When the workflow breaks
A specific session this bit me
Three PRs into a recent week, Claude Code kept asking me to confirm git commit --amend and git push --force-with-lease. I had set defaultMode: "bypassPermissions" in .claude/settings.local.json early in the project. I thought I was in YOLO mode. What had happened: every time I clicked “Yes, don’t ask again” on a specific prompt, Claude Code had been rewriting the file, replacing the bypass directive with a narrow per-command allow list that drifted across sessions. The bypass had been gone for at least a day. I noticed because I got tired of clicking, not because the harness told me. The fix took 60 seconds. The lesson cost more than 60 seconds of trust: harness state is not write-once, and the workflow only works if you treat its config as something that gets edited by surprise.
Three other failure modes I have hit:
“I knew the task; I skipped /orient”
The orient step is not for the agent. It is for me. Skipping it because the task feels obvious is the most reliable way to start drifting. The act of orienting forces the mental-model load. Cost is five minutes. Benefit is calibration on what is actually open.

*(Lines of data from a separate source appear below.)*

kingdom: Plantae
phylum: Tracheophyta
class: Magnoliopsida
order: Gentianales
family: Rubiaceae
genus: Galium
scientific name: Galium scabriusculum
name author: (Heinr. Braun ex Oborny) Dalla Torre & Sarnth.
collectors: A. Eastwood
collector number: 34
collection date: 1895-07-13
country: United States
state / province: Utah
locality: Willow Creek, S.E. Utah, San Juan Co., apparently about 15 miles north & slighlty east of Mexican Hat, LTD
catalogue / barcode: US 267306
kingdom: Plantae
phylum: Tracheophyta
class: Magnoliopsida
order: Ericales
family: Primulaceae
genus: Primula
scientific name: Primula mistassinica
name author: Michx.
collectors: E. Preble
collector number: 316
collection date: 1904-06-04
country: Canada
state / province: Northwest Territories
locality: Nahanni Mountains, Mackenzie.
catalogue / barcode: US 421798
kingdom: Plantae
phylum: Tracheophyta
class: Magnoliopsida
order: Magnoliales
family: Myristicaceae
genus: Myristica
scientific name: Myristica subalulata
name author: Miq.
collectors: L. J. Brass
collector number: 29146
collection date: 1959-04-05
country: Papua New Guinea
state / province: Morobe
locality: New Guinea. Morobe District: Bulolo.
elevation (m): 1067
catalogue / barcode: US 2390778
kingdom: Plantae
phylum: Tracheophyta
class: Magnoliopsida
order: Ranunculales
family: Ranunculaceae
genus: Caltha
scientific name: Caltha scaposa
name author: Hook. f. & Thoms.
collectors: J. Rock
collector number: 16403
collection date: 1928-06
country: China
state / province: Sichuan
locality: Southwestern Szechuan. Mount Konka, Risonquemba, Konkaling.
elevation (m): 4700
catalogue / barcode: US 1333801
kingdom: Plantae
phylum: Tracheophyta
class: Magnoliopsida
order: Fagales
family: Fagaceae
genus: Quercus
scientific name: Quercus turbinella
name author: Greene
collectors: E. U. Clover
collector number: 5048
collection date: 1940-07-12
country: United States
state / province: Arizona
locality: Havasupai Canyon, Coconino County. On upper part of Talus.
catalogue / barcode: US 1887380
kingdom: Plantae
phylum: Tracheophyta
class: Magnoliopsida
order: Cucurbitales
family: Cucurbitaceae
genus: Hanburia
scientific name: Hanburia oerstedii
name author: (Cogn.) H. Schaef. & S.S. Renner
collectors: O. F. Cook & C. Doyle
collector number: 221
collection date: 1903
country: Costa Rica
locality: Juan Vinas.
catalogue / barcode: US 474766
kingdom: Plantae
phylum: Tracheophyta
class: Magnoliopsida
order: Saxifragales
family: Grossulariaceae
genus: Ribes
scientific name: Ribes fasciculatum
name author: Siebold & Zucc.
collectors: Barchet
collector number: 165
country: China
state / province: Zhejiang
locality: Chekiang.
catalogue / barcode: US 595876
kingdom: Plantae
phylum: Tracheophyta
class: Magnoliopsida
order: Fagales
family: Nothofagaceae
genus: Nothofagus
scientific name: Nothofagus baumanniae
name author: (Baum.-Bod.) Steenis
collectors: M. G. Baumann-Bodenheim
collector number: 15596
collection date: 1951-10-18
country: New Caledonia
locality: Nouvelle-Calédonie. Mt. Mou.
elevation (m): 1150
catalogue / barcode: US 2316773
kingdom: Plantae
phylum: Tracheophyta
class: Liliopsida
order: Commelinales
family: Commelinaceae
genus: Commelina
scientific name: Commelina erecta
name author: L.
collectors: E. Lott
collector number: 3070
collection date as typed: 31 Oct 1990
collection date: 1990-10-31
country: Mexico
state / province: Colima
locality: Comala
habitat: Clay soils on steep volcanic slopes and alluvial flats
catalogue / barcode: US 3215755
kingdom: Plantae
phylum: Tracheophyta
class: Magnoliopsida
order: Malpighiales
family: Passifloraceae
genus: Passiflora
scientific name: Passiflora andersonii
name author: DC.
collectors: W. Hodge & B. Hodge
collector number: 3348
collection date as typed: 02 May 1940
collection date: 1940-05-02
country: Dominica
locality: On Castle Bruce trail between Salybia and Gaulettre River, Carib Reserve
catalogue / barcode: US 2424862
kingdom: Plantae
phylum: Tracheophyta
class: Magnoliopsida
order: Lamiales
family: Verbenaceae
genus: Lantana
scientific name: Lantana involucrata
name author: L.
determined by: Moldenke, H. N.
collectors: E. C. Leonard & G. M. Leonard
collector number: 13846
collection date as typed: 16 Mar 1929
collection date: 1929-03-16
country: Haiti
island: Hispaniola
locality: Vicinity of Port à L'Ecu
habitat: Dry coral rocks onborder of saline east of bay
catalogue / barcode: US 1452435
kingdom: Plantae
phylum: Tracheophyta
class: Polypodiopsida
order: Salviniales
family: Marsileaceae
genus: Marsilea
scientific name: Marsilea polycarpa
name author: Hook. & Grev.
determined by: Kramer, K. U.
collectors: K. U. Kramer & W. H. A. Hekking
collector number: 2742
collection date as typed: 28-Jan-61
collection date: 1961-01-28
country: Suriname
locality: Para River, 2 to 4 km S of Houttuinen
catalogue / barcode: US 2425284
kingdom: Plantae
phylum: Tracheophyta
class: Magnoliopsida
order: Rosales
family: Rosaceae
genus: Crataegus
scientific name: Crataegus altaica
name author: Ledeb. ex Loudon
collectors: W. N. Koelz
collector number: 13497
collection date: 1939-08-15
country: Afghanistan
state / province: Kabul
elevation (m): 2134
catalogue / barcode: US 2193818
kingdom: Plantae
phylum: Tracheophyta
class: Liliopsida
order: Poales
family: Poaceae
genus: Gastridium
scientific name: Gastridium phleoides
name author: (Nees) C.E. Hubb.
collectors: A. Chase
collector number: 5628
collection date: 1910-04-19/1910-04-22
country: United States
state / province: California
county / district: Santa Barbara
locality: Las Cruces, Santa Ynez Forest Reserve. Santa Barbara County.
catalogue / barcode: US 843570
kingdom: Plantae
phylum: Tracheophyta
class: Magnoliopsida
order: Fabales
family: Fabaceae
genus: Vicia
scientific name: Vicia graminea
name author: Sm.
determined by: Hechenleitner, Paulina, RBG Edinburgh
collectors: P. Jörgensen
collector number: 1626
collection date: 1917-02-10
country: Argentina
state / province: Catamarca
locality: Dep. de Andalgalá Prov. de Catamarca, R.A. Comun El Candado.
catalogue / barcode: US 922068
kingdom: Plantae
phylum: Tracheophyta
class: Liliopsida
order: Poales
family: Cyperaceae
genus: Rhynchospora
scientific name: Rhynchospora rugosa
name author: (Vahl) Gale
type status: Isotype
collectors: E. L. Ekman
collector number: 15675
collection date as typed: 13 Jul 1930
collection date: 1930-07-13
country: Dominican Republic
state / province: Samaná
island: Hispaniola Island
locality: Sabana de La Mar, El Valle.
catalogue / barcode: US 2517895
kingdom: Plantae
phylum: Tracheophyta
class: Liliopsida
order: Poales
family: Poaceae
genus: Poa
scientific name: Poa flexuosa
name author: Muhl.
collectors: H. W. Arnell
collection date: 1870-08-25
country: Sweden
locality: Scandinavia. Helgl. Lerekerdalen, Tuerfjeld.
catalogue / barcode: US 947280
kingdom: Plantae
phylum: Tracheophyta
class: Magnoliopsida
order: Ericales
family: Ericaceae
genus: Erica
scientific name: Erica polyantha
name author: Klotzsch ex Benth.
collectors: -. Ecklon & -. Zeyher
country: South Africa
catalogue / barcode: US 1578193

“I argued with the agent for 20 minutes”
Arguing pollutes the context. The right move is /rewind (or /clear and reprompt). I lose the argument history and gain a clean slate. Cheaper than trying to talk the agent back on track.
“I forgot to /retro”
The retro is the keystone for cross-session compounding. Skipping it once is forgivable. Skipping it three times in a row means the LEARNINGS file goes stale, and the next session repeats a 4-hour debugging episode someone (me) already solved last week.
Closing thought
None of this is novel. The patterns come from Anthropic’s own docs, a handful of practitioner blogs, and a few painful sessions I should have done differently. What is mine is the specific assembly: which slash commands matter, which hooks enforce what, which rules are load-bearing for me.
One contrarian note before the cross-links: the eight commands above will be wrong for your project. Most of the skill libraries and slash-command packs floating around GitHub are cargo-culted, and the ones that aren’t reflect someone else’s decisions. The harness only earns its keep when it encodes decisions you have actually made. Steal the structure if it helps. Don’t import the choices.
The keystone is /teach. The floor is the 30-second rule. The compounding mechanism is /retro writing to LEARNINGS. The rest is plumbing.
The reason I do it this way is simple. I want the project to still belong to me in six months, not to the agent. The discipline is what makes that possible.